Brechas, como surcos grabados en la memoria

En los actos y discursos suenan sobre todo voces de mujeres negras. Representan la memoria viva de los movimientos por los derechos civiles de los años sesenta y de los feminismos negros que cobraron fuerza en los años ochenta, cuando el desempleo para la población negra alcanzó un 20 % (tanto entre varones como entre mujeres), más del doble que para lxs blancxs.

El neoliberalismo se expandía como un virus por el mundo, con un objetivo claro: reducir el poder de negociación de lxs trabajadorxs, para dar paso a una etapa inédita de concentración de la riqueza y aumento de las desigualdades. Para ponerlo en cifras, según el Economic Policy Institute, en 1973 el porcentaje de trabajadorxs con protección sindical en Estados Unidos era del 26 % (33 % para los varones, 17 % para las mujeres). En 2019, apenas un 11 % está cubierto (12 % entre varones, 11 % entre mujeres). La desprotección tiene un rasgo más novedoso entre los varones. Para las mujeres la historia de precarización es más larga: siempre estuvieron relegadas a los trabajos peores pagos y con menos derechos.

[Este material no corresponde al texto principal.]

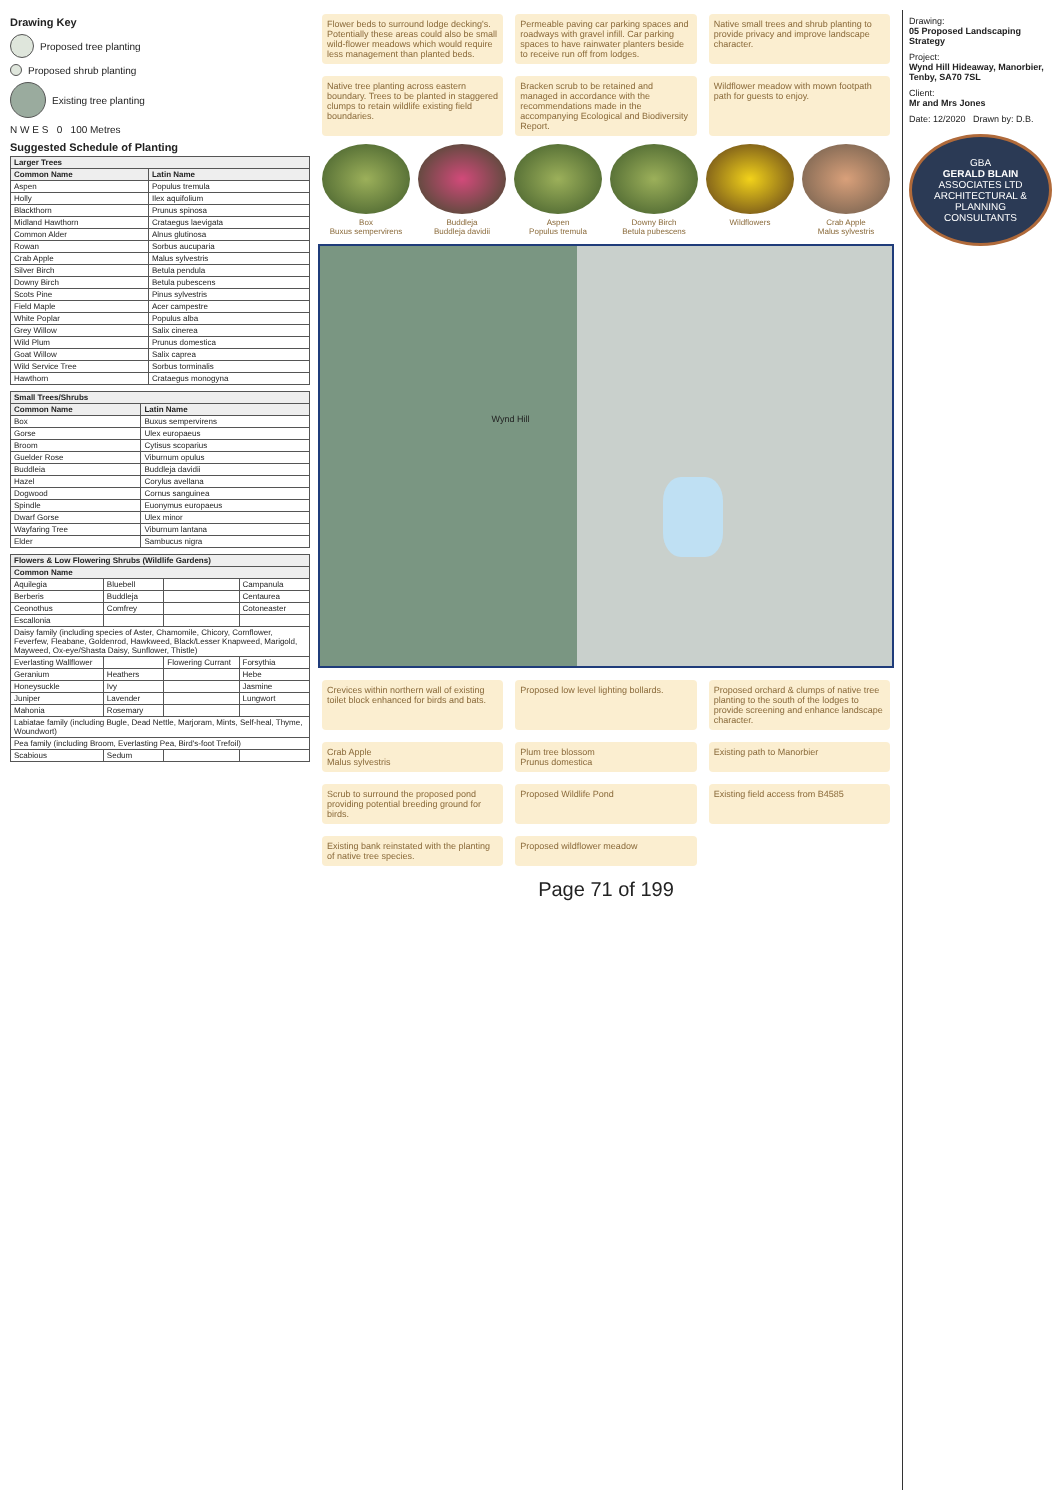Drawing Key
Proposed tree planting
Proposed shrub planting
Existing tree planting
N W E S 0 100 Metres
Suggested Schedule of Planting
| Larger Trees | |
| --- | --- |
| Common Name | Latin Name |
| Aspen | Populus tremula |
| Holly | Ilex aquifolium |
| Blackthorn | Prunus spinosa |
| Midland Hawthorn | Crataegus laevigata |
| Common Alder | Alnus glutinosa |
| Rowan | Sorbus aucuparia |
| Crab Apple | Malus sylvestris |
| Silver Birch | Betula pendula |
| Downy Birch | Betula pubescens |
| Scots Pine | Pinus sylvestris |
| Field Maple | Acer campestre |
| White Poplar | Populus alba |
| Grey Willow | Salix cinerea |
| Wild Plum | Prunus domestica |
| Goat Willow | Salix caprea |
| Wild Service Tree | Sorbus torminalis |
| Hawthorn | Crataegus monogyna |
| Small Trees/Shrubs | |
| --- | --- |
| Common Name | Latin Name |
| Box | Buxus sempervirens |
| Gorse | Ulex europaeus |
| Broom | Cytisus scoparius |
| Guelder Rose | Viburnum opulus |
| Buddleia | Buddleja davidii |
| Hazel | Corylus avellana |
| Dogwood | Cornus sanguinea |
| Spindle | Euonymus europaeus |
| Dwarf Gorse | Ulex minor |
| Wayfaring Tree | Viburnum lantana |
| Elder | Sambucus nigra |
| Flowers & Low Flowering Shrubs (Wildlife Gardens) | | | |
| --- | --- | --- | --- |
| Common Name | | | |
| Aquilegia | Bluebell | | Campanula |
| Berberis | Buddleja | | Centaurea |
| Ceonothus | Comfrey | | Cotoneaster |
| Escallonia | | | |
| Daisy family (including species of Aster, Chamomile, Chicory, Cornflower, Feverfew, Fleabane, Goldenrod, Hawkweed, Black/Lesser Knapweed, Marigold, Mayweed, Ox-eye/Shasta Daisy, Sunflower, Thistle) | | | |
| Everlasting Wallflower | | Flowering Currant | Forsythia |
| Geranium | Heathers | | Hebe |
| Honeysuckle | Ivy | | Jasmine |
| Juniper | Lavender | | Lungwort |
| Mahonia | Rosemary | | |
| Labiatae family (including Bugle, Dead Nettle, Marjoram, Mints, Self-heal, Thyme, Woundwort) | | | |
| Pea family (including Broom, Everlasting Pea, Bird's-foot Trefoil) | | | |
| Scabious | Sedum | | |
Flower beds to surround lodge decking's. Potentially these areas could also be small wild-flower meadows which would require less management than planted beds.
Permeable paving car parking spaces and roadways with gravel infill. Car parking spaces to have rainwater planters beside to receive run off from lodges.
Native small trees and shrub planting to provide privacy and improve landscape character.
Native tree planting across eastern boundary. Trees to be planted in staggered clumps to retain wildlife existing field boundaries.
Bracken scrub to be retained and managed in accordance with the recommendations made in the accompanying Ecological and Biodiversity Report.
Wildflower meadow with mown footpath path for guests to enjoy.
Box
Buxus sempervirens
Buddleja
Buddleja davidii
Aspen
Populus tremula
Downy Birch
Betula pubescens
Wildflowers
Crab Apple
Malus sylvestris
Wynd Hill
Crevices within northern wall of existing toilet block enhanced for birds and bats.
Proposed low level lighting bollards.
Proposed orchard & clumps of native tree planting to the south of the lodges to provide screening and enhance landscape character.
Crab Apple
Malus sylvestris
Plum tree blossom
Prunus domestica
Existing path to Manorbier
Scrub to surround the proposed pond providing potential breeding ground for birds.
Proposed Wildlife Pond
Existing field access from B4585
Existing bank reinstated with the planting of native tree species.
Proposed wildflower meadow
Page 71 of 199
Drawing:
05 Proposed Landscaping Strategy
Project:
Wynd Hill Hideaway, Manorbier, Tenby, SA70 7SL
Client:
Mr and Mrs Jones
Date: 12/2020 Drawn by: D.B.
GBA
GERALD BLAIN
ASSOCIATES LTD
ARCHITECTURAL & PLANNING CONSULTANTS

La brecha salarial entre blancxs y negrxs sigue firme desde los años setenta e incluso se amplió: era del 22 % en 1973 y del 24 % en 2019. La comparación entre blancxs y latinxs es aún peor: era del 20 % en 1973 y del 25 % en 2019.

Trump asumió en 2017, cuando el país llevaba tres años de recuperación de las tasas de desempleo, que habían alcanzado un pico del 9 % en la crisis de 2008. Su promesa era reducir aún más esa cifra. Y lo hizo. El desempleo bajó a un récord histórico del 3 %, pero con la llegada del coronavirus se multiplicó por cinco. La pandemia expuso la precariedad de esos puestos laborales, sobre todo para la población negra y latina. Sin protección, ya son más de treinta millones los que perdieron sus trabajos y la cantidad de personas desempleadas supera a la que se registró en la Gran Depresión.

Se puede buscar en estos números una pista fundamental que compone el escenario de hartazgo. Trabajar para que otrxs acumulen cada vez más. Y morir en el intento.

Modelo para desarmar

Durante los diez años previos a la llegada de Trump (1997-2017), la precarización de la vida fue persistente. Los precios que más aumentaron fueron los servicios de hospitales y médicos en general, las cuotas de las universidades privadas y los alimentos. En cambio, se hicieron más accesibles los autos nuevos, los celulares y la ropa.

La pérdida de derechos sociales y económicos redundó en lo que llamamos crisis de reproducción social. Para quienes no pueden pagarlos porque los salarios no alcanzan, no hay tiempo, recursos ni lugar para los cuidados. Eso es lo que exponen los cuerpos que arriesgan sus vidas con tal de hacerle entender a los gobiernos que así no se puede más.

Ya que aprendimos a pronunciarlo en inglés, sepamos que en Qom, no puedo respirar se dice Qaicaa ca iaa lmá. Me lo enseña Estela Cubilla, una mujer que lucha hace años para visibilizar el abandono que sufre su comunidad. En estas tierras el racismo también organiza jerarquías y decide entre la vida y la muerte. Los discursos de odio no son sólo los que se expresan sobre el color de piel de las personas. Son también los que se oponen a los servicios públicos, los que quieren un modelo de sociedad privatizada y segregacionista.

Racista es considerar que cada une tiene lo que merece según su esfuerzo personal. Es negar cualquier forma de compensación a lxs sectores históricamente saqueados, ultrajados y violentados. Racista es no ver en el reparto de la propiedad un origen violento y aberrante.